Ein Detail verdient noch Aufmerksamkeit: Der Fall in Berovo passierte am 6. Juli, die Anzeige erreichte die Öffentlichkeit erst jetzt. Wo waren diese anderthalb Monate?

Was „es werden Maßnahmen ergriffen” heißt

Zu beiden Fällen sagen die Zuständigen, es würden Maßnahmen zur Aufklärung ergriffen. Das ist die Standardformulierung und in dieser Phase korrekt - das Verfahren beginnt, die Schuld wird darin festgestellt, nicht in einer Mitteilung.

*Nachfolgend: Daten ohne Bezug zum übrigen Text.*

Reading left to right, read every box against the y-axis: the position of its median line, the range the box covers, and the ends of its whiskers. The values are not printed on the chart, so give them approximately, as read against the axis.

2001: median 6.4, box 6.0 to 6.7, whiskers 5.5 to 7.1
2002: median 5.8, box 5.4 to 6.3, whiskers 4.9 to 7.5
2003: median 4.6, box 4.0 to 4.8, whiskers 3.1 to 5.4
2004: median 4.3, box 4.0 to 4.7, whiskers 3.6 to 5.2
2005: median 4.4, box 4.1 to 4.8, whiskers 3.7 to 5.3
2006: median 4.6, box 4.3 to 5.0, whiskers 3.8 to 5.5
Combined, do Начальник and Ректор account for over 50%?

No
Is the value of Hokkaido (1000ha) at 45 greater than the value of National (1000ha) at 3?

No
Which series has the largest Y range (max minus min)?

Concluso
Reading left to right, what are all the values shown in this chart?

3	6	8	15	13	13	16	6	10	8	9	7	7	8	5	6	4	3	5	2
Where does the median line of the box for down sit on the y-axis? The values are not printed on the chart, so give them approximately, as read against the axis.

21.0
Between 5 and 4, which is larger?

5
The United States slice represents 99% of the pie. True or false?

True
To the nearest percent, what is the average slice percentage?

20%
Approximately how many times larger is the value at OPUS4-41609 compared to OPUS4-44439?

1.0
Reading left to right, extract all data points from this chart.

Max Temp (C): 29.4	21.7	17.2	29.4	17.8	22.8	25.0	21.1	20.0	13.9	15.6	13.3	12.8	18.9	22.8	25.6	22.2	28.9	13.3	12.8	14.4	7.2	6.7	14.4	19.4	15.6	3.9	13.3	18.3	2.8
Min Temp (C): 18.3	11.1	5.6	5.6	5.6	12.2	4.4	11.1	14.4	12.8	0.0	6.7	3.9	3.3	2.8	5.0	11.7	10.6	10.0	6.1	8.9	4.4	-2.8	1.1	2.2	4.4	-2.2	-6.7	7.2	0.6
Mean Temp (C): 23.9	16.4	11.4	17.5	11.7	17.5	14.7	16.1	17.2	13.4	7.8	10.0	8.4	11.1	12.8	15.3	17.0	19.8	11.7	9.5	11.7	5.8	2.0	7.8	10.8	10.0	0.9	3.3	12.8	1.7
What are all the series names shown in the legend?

Es gibt aber eine zweite, größere Frage, die nichts damit zu tun hat, wer am Ende angeklagt wird. Wie viele Betreuerinnen kommen auf eine Gruppe? Welche Ausbildung und Supervision haben sie? Gibt es ein Meldeprotokoll, das innerhalb der Einrichtung funktioniert, bevor die Sache in einem Polizeibulletin landet?

Das sind Fragen an den Träger und das zuständige Ministerium, nicht an das Gericht. Und keine einzige der heutigen Mitteilungen beantwortet sie.